§ **WORK TO COMPLETE**
Collect all lines below with the string "util".

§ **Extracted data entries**
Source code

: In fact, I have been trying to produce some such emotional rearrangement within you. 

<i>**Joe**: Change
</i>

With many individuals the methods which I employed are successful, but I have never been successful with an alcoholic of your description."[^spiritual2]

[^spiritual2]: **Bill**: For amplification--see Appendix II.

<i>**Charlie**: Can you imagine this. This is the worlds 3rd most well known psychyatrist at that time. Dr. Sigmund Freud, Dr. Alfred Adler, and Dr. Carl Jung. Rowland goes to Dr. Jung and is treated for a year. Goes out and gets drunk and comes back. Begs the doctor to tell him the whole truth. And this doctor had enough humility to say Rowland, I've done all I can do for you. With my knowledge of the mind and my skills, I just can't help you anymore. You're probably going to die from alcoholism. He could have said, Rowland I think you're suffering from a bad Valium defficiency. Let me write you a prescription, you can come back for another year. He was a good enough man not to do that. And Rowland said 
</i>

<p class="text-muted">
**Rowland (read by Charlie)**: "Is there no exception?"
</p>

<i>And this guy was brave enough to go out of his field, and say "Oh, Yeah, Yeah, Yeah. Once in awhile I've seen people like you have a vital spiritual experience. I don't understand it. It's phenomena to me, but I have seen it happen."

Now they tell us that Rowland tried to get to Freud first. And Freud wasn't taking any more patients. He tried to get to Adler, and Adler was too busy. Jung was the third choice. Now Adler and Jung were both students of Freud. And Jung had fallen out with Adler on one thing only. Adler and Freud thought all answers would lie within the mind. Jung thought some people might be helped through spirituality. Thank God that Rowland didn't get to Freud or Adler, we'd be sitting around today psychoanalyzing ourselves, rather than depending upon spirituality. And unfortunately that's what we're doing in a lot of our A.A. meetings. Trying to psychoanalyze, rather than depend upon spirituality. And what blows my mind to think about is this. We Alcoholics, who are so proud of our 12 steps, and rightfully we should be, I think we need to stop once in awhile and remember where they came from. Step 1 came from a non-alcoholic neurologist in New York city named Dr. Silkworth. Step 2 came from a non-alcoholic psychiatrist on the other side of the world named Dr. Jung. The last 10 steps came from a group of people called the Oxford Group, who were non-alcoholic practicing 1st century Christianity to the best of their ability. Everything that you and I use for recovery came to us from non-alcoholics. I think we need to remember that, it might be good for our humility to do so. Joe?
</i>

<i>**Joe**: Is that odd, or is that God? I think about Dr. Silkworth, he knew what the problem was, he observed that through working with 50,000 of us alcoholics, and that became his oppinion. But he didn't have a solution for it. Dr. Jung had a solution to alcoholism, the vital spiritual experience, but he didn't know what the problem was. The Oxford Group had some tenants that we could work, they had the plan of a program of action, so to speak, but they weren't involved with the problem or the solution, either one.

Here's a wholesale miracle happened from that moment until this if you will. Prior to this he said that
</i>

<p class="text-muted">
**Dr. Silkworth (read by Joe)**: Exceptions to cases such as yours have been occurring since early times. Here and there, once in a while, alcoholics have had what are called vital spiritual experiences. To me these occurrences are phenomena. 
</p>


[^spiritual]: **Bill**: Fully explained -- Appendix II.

--

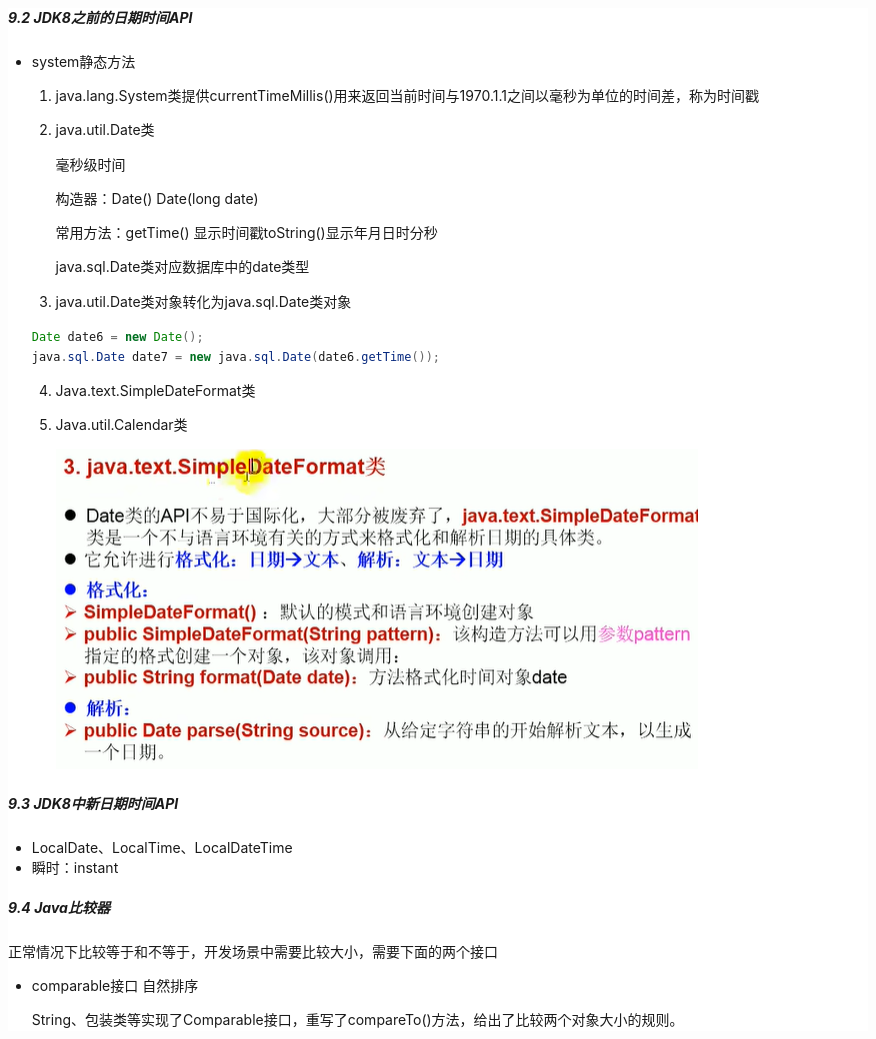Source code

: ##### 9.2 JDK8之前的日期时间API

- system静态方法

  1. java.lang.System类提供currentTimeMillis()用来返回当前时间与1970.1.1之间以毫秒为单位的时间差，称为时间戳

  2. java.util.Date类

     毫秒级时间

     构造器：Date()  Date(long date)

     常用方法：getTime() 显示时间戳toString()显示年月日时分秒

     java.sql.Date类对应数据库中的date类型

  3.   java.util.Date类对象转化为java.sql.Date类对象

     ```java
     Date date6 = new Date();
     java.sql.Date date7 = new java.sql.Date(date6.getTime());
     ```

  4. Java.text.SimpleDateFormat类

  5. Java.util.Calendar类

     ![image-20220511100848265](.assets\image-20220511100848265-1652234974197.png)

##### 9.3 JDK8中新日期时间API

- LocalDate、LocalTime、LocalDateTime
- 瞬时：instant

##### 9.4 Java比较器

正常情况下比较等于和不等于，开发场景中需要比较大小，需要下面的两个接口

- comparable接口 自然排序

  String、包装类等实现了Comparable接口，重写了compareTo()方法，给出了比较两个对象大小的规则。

§ **OUTPUT**
  2. java.util.Date类
  3.   java.util.Date类对象转化为java.sql.Date类对象
  5. Java.util.Calendar类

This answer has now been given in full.